Task objective :: Lay out the text read from every item below as a JSON list of strings, one string per line, leaving out blank lines and the pictures themselves.

Source data ::

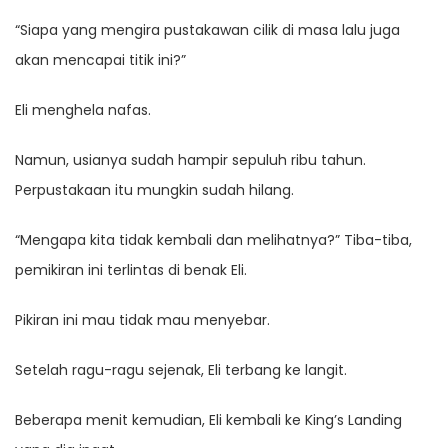
“Siapa yang mengira pustakawan cilik di masa lalu juga
akan mencapai titik ini?”
Eli menghela nafas.
Namun, usianya sudah hampir sepuluh ribu tahun.
Perpustakaan itu mungkin sudah hilang.
“Mengapa kita tidak kembali dan melihatnya?” Tiba-tiba,
pemikiran ini terlintas di benak Eli.
Pikiran ini mau tidak mau menyebar.
Setelah ragu-ragu sejenak, Eli terbang ke langit.
Beberapa menit kemudian, Eli kembali ke King’s Landing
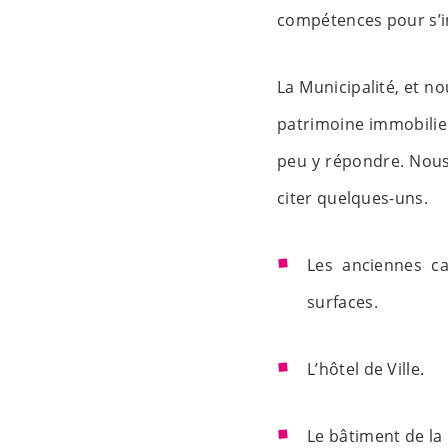
compétences pour s’i
La Municipalité, et n
patrimoine immobilier 
peu y répondre. Nous
citer quelques-uns.
Les anciennes ca
surfaces.
L’hôtel de Ville.
Le bâtiment de la 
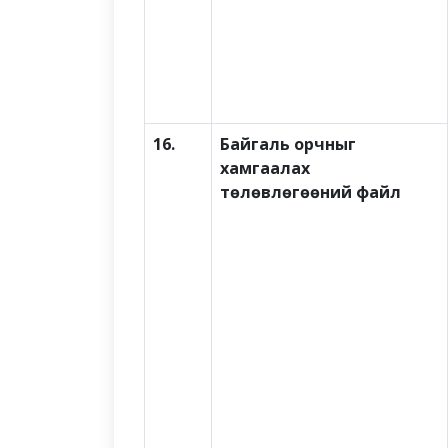
16.
Байгаль орчныг
хамгаалах
төлөвлөгөөний файл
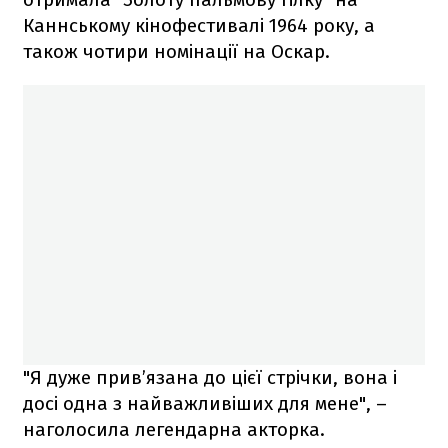
Каннському кінофестивалі 1964 року, а
також чотири номінації на Оскар.
"Я дуже прив’язана до цієї стрічки, вона і
досі одна з найважливіших для мене", –
наголосила легендарна акторка.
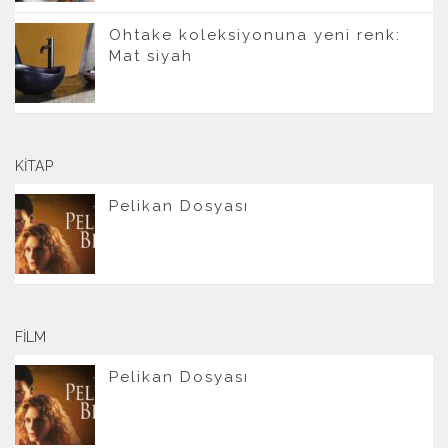
Ohtake koleksiyonuna yeni renk:
Mat siyah
KITAP
Pelikan Dosyası
FILM
Pelikan Dosyası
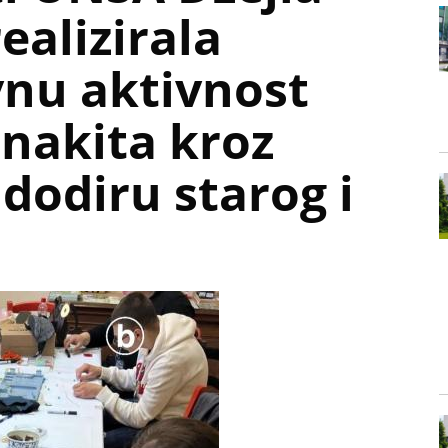
ealizirala
nu aktivnost
 nakita kroz
dodiru starog i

Written answer ::
[
  "“Siapa yang mengira pustakawan cilik di masa lalu juga",
  "akan mencapai titik ini?”",
  "Eli menghela nafas.",
  "Namun, usianya sudah hampir sepuluh ribu tahun.",
  "Perpustakaan itu mungkin sudah hilang.",
  "“Mengapa kita tidak kembali dan melihatnya?” Tiba-tiba,",
  "pemikiran ini terlintas di benak Eli.",
  "Pikiran ini mau tidak mau menyebar.",
  "Setelah ragu-ragu sejenak, Eli terbang ke langit.",
  "Beberapa menit kemudian, Eli kembali ke King’s Landing",
  "compétences pour s’i",
  "La Municipalité, et n",
  "patrimoine immobilier ",
  "peu y répondre. Nous",
  "citer quelques-uns.",
  "Les anciennes ca",
  "surfaces.",
  "L’hôtel de Ville.",
  "Le bâtiment de la ",
  "16.",
  "Байгаль орчныг",
  "хамгаалах",
  "төлөвлөгөөний файл",
  "Каннському кінофестивалі 1964 року, а",
  "також чотири номінації на Оскар.",
  "\"Я дуже прив’язана до цієї стрічки, вона і",
  "досі одна з найважливіших для мене\", –",
  "наголосила легендарна акторка.",
  "Ohtake koleksiyonuna yeni renk:",
  "Mat siyah",
  "KITAP",
  "Pelikan Dosyası",
  "FILM",
  "Pelikan Dosyası",
  "ealizirala",
  "nu aktivnost",
  " nakita kroz",
  "dodiru starog i"
]